编辑:我忘记提供的一条信息,删除的节点的最左边的孩子应该替换已删除的节点。答案 0 :(得分:1)
我不确定我是否在代码中发现了所有问题,但这里有一个主要问题:
int removeBST (struct TreeNode **rootRef, int data)
您的函数返回int,由多个return 1或return 0语句证实......
然而你这样做了:
if (data < current->data)
{
current->left = removeBST (¤t->left, data);
}
if (data > current->data)
{
current->right = removeBST (¤t->right, data);
}
由于你将¤t->left传递给第一个参数,我可以假设它的类型是指向struct TreeNode **rootRef的指针,即struct TreeNode ***rootRef ......
这意味着您要将地址0和1分配给left和right个节点?这对我来说似乎很奇怪,可能会给你带来麻烦。
注意: 这不是一个解决方案,但它太大了,不适合评论。
既然您选择了递归,请告诉我是否可以帮您解决这个问题......
int removeBST (struct TreeNode **rootRef, int data)
{
struct TreeNode *current = *rootRef;
struct TreeNode *temp = current;
if (current == NULL)
return 0;
if (data < current->data)
{
// We don't want to modify things here, just let the next
// call take care of it and return what it returns.
return removeBST(¤t->left, data);
}
else if (data > current->data)
{
// Same here.
return removeBST(¤t->right, data);
}
else
{
if (current->left == NULL) {
temp = current->right;
// The rest of the stuff from here moved below.
// Because I added the else, the return isn't needed
// here anymore either, since the one at the bottom
// will return 1 anyway.
}
else if (current->right == NULL) {
temp = current->left;
// I did the same here.
}
else {
temp = leftRoot (current->right);
// This was on the outside but really it should be an else
// since it means less code...
// Additionally, once you got the left root why did you decide
// to remove it too?
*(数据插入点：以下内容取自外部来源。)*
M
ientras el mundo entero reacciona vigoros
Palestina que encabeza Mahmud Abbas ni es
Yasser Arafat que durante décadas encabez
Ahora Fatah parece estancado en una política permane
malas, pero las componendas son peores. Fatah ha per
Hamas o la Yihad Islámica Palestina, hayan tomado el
As far as I can see you only want to
// remove this one... If not, then you might have some work
// to do here...
}
*rootRef = temp; // current and rootRef are not the same.
// You need to use rootRef here so that we
// move the temp pointer to the current one
// (replace it). Think carefully about where
// the pointers are! Pointers also have addresses
// and it matters what address you write to
// where, use pen and paper and draw where things
// point!
free (current); // this means that we can't delete temp! so
// since, we've just deleted the "current"
// pointer we should discard it too...
}
return 1;
}
绘制指针图。我发现像this或this这样的图表对我最有帮助。这并不令人尴尬,它会帮助您理解您所写的内容。重要的是要想象这些事情,特别是当你刚刚学习时。
我试图稍微修改一下代码。我承认我没有花太多时间来尽可能地进行校对,但它应该足以让你对解决方案有所了解。 不要只是复制/粘贴它,我不保证它会起作用。但它应该可以帮助你走上正确的道路。